Selanjutnya, Tommy sempat menempuh pendidikan di School of Advanced Internasional Studies, Washington DC.
Karir Thomas Djiwandono
Kariernya bermula saat dia menjadi wartawan pada 1993, lalu dia menekuni profesi sebagai analis keuangan di Whetlock NatWest Securities, Hong Kong pada 2006.
Selanjutnya dia pindah ke perusahaan milik pamannya Hashim Djojohadikusumo di Arsari Group dan menjabat sebagai Deputy CEO Arsari Group yang bergerak di agribisnis.
Sementara pada dunia politik, Tommy bergabung di Partai Gerindra. Tommy tercatat pernah menjadi Caleg di Provinsi Kalimantan Barat, dan pernah menjabat sebagai Bendahara Umum Partai Gerindra.
Ia pun dilantik sebagai Wakil Menteri Keuangan pada 18 Juli 2024 di era Presiden Joko Widodo dan tugasnya dilanjutkan di era kepemimpinan Presiden Prabowo Subianto.
Menkeu Purbaya Berikan Dukungan

Menteri Keuangan (Menkeu) Purbaya Yudhi Sadewa lalu memberikan dukungan dan menyatakan bahwa rotasi jabatan adalah hal yang wajar.
Ia menegaskan siapa pun sosok yang menjabat sebagai Deputi Gubernur BI wajib tunduk pada indepedensi.
“Begitu masuk BI, tidak ada lagi urusan kementerian atau hubungan keluarga.
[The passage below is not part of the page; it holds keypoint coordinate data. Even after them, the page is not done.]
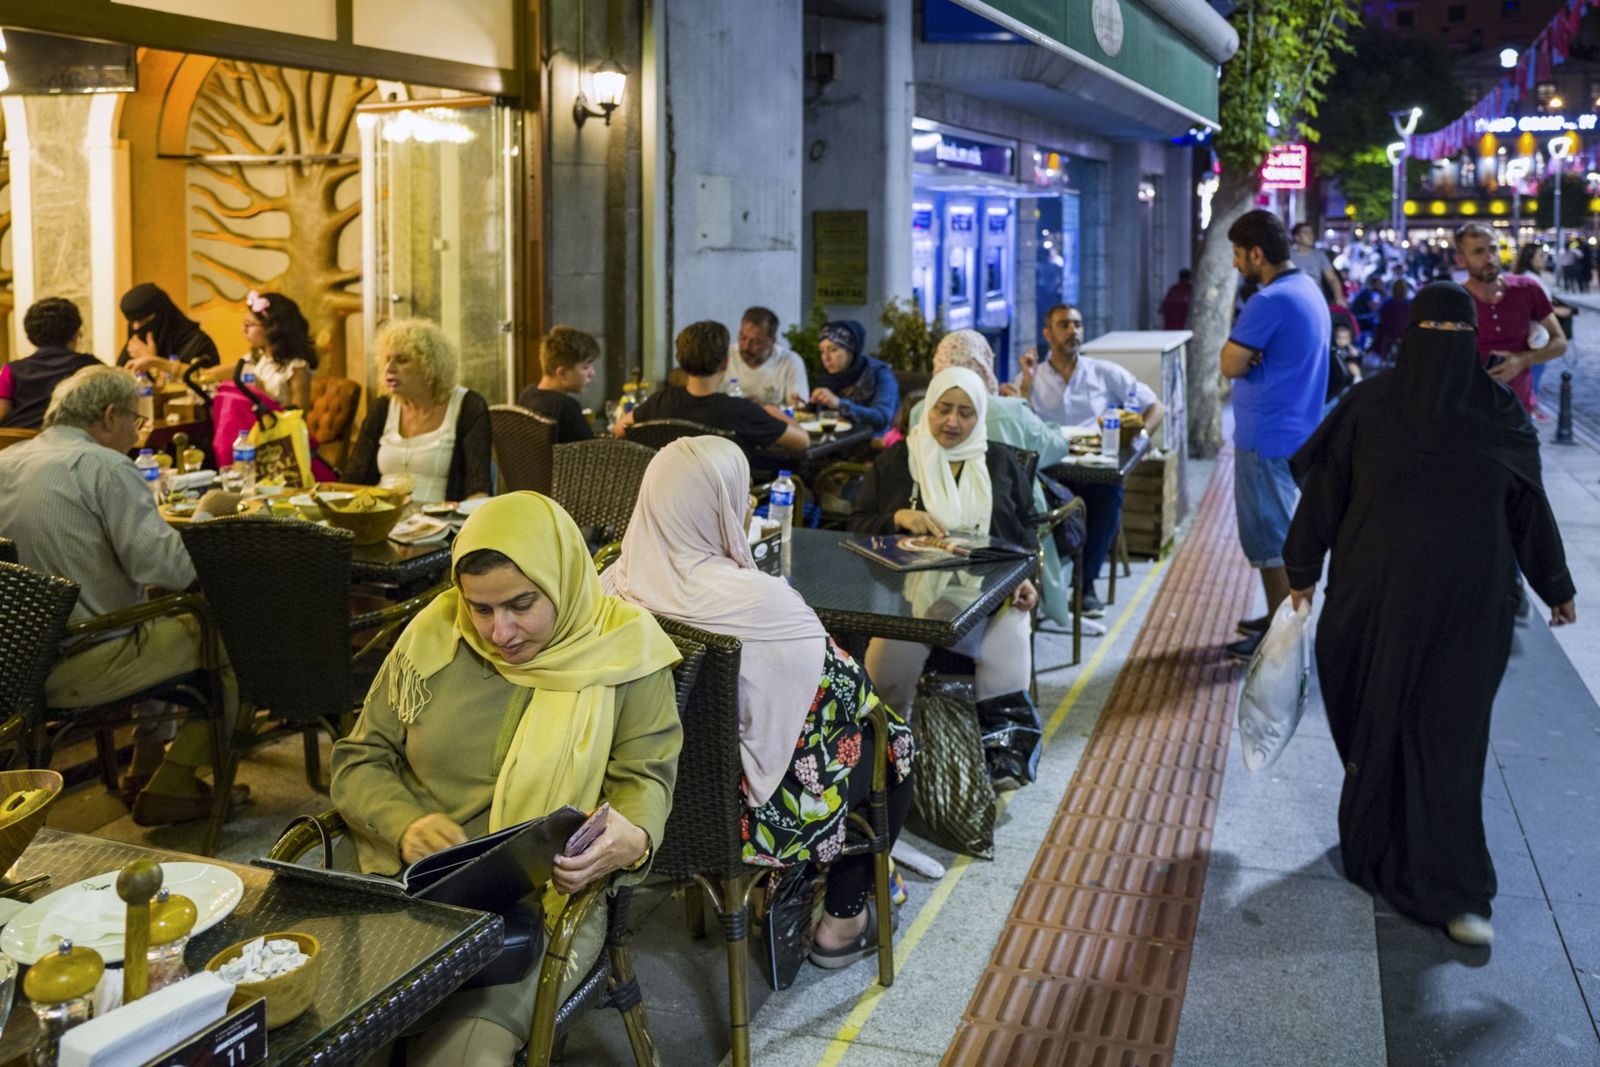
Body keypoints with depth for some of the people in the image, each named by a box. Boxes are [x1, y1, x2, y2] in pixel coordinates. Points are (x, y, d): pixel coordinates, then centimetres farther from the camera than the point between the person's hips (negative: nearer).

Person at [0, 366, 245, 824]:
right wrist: (207, 513, -6)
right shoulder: (104, 467, -16)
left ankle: (145, 772, 32)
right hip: (77, 673, -9)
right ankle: (170, 790, 7)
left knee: (166, 619, 30)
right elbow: (170, 569, -23)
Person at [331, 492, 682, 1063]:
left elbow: (643, 781, 1)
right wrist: (403, 824, -12)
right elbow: (359, 760, 10)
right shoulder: (432, 636, 3)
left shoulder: (625, 656, -3)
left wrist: (632, 841, -24)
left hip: (549, 900, -2)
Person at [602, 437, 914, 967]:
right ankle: (843, 920, 26)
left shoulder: (617, 581, -9)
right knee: (893, 741, 19)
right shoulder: (759, 600, -30)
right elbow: (839, 686, -18)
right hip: (748, 806, -7)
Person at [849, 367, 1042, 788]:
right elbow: (858, 525, 12)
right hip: (913, 588, -1)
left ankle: (1003, 749, -5)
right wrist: (899, 517, -9)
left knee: (1008, 656, -27)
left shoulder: (1001, 462, 18)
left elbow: (1026, 527, 20)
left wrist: (1024, 578, 2)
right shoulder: (895, 461, 14)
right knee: (888, 663, -28)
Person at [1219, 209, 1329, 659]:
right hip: (1296, 429, 10)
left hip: (1268, 436, -10)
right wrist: (1249, 352, -3)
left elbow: (1232, 365, -19)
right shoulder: (1308, 289, 11)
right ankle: (1280, 618, 30)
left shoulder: (1270, 301, -21)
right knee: (1278, 530, 20)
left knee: (1269, 537, -1)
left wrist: (1241, 350, -1)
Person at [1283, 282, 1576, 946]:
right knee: (1378, 723, 11)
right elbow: (1323, 489, 1)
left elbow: (1528, 505, 8)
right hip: (1379, 596, 0)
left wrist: (1556, 587, 15)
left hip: (1468, 604, 0)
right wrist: (1303, 570, 4)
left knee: (1451, 738, -1)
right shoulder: (1368, 405, -5)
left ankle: (1454, 891, 5)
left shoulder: (1499, 409, 0)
Semua kebijakan harus berbasis data, stabilitas ekonomi, dan mandat undang-undang,” katanya.
Purbaya mengaku mendukung Thomas menjadi Deputi Gubernur Bank Indonesia (BI).
"Sudah di fiskal sekarang kalau masuk kan ke moneter, kan bagus. Saya mendukung," ucap Purbaya.